Pierre Deloire — Durckheim

Pierre Deloire (pseudonyme de )
Émile Durckheim — Le Suicide
La Revue socialistetome XXVI (p. 635-636).
Émile Durkheim, professeur de sociologie à la Faculté des Lettres de l’Université de Bordeaux. — Le Suicide, étude de sociologie. — F. Alcan, éditeur.

M. Durkheim étudie dans ce livre le suicide en ce en quoi le suicide est un phénomène social, c’est-à-dire déterminé par des causes humaines non individuelles. Non pas que l’auteur méconnaisse la valeur des causes humaines individuelles ; non pas qu’il méconnaisse la valeur des causes non humaines, des causes naturelles ; mais il pense que toutes ces causes non sociales laissent intacte la valeur des causes sociales : dès lors celles-ci peuvent constituer un objet propre à la sociologie.

M. Durkheim, pour étudier cet objet, se sert surtout de la statistique : il est ainsi condamné à n’étudier que les manifestations extérieures, toujours un peu grossières et inexactes, des sentiments sociaux qui peuvent causer le suicide ; mais il étudie ces manifestations avec une scrupuleuse patience de savant ; nous regretterons seulement qu’il n’ait pas pris garde assez peut-être aux définitions d’où il est parti pour établir ses chiffres : par exemple quand il parle du vol il oublie le vol incessant du surtravail commis par la plupart des employeurs, et quand il parle de l’infanticide il paraît oublier que sans doute il y a des raisons pour que ce soient les femmes qui commettent ce crime…

M. Durkheim distingue ainsi quatre espèces de suicides : les suicides égoïstes, c’est-à-dire ceux qui sont causés par le manque de société, ceux qui « varient en raison inverse du degré d’intégration de la société » religieuse, de la société domestique, de la société politique, en un mot des groupes sociaux dont fait partie l’individu ; les suicides altruistes, c’est-à-dire ceux qui sont causés par le manque d’individualité ; les suicides anomiques, c’est-à-dire ceux qui sont causés par le déséquilibre de la vie ; enfin les suicides que l’on pourrait appeler fatalistes, et qui sont causés par l’ennui d’un invariable équilibre.

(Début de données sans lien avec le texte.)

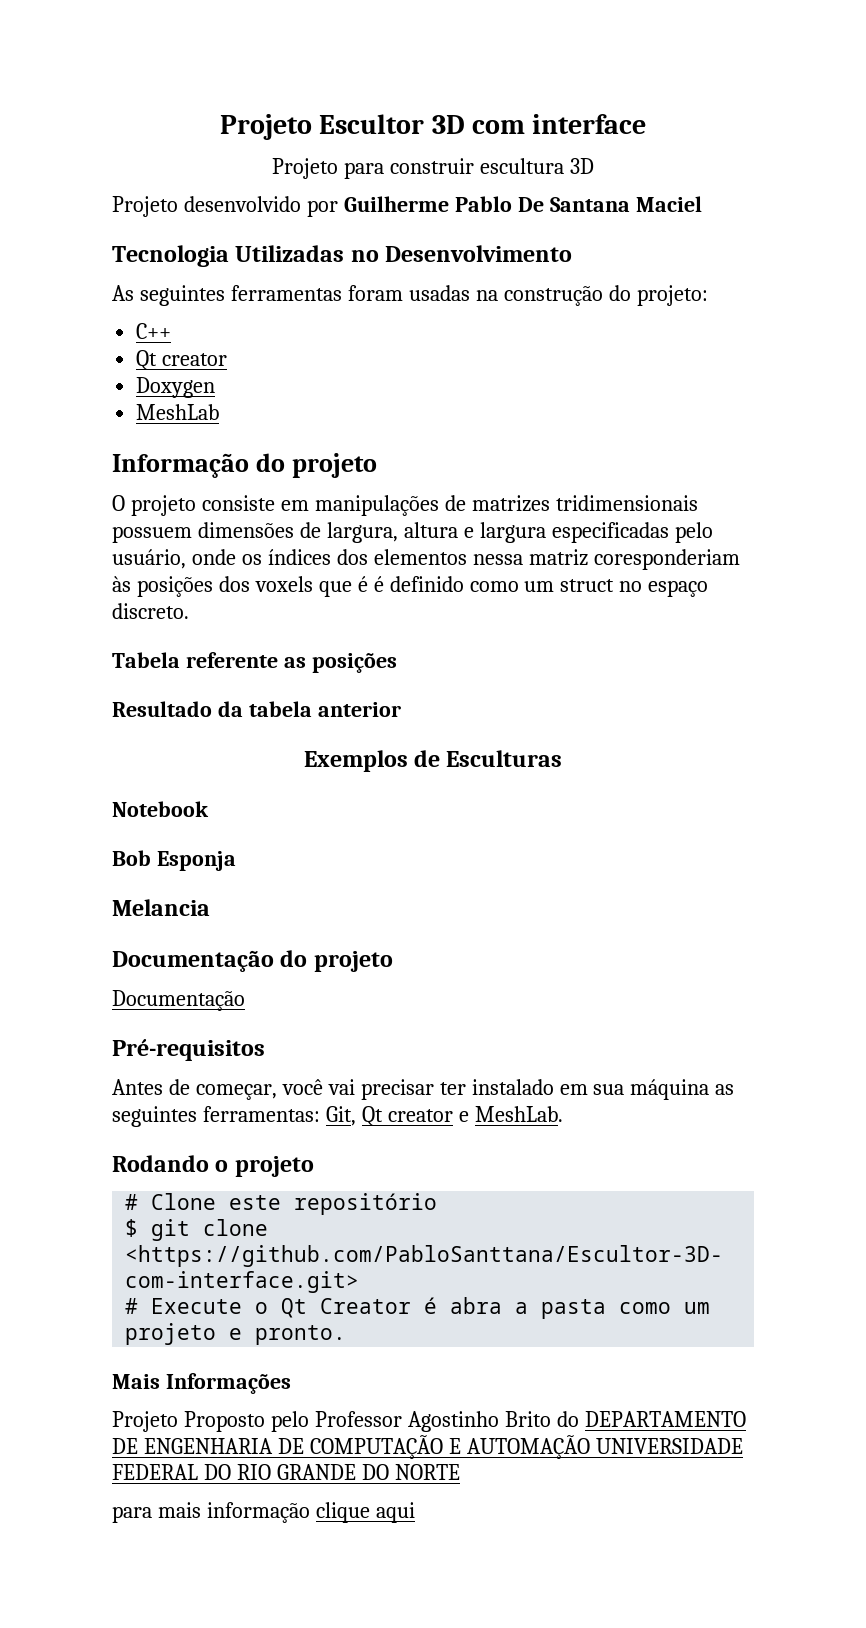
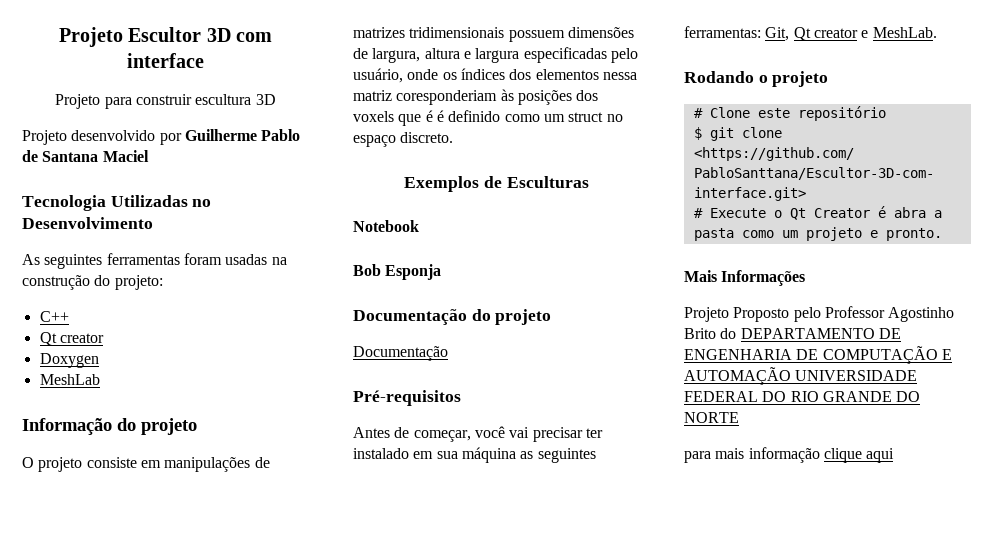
[517,197,544,212] De -> [22,150,38,162] de
[112,652,397,673] [112,701,401,717] // Tabela referente as posições // Resultado da tabela anterior -> (454, 137) none
[112,899,210,916] // Melancia -> (442, 272) none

En particulier M. Durkheim constate que le suicide égoïste, considéré comme une maladie sociale, s’est beaucoup aggravé dans notre civilisation occidentale depuis le commencement de ce siècle. Pour porter remède à ce mal, il faut reconstituer, et sans doute il suffit, selon lui, de reconstituer en sociétés solides les groupements corporatifs. M. Durkheim oublie que ce n’est pas en vain que les hommes ont goûté au désir de l’harmonie universelle et perdu le goût des harmonies trop particulières. Pour que le boulanger d’à présent aime à se lier d’une société solide avec les boulangers ses voisins, il faut qu’il sente au-dessus de sa corporation une la cité une et harmonieuse dont sa corporation sera seulement un organe. Le temps est passé où l’on pouvait espérer bâtir avec des justices et des harmonies particulières en définitive une injustice totale.